**Saved data entries**
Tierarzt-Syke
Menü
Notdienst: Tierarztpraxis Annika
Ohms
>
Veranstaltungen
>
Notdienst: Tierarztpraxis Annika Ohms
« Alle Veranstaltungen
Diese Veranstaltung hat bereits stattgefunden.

**What the task requires**
Can you reproduce every line of the items above word for word?

**Answer for this exercise**
Tierarzt-Syke
Menü
Notdienst: Tierarztpraxis Annika
Ohms
>
Veranstaltungen
>
Notdienst: Tierarztpraxis Annika Ohms
« Alle Veranstaltungen
Diese Veranstaltung hat bereits stattgefunden.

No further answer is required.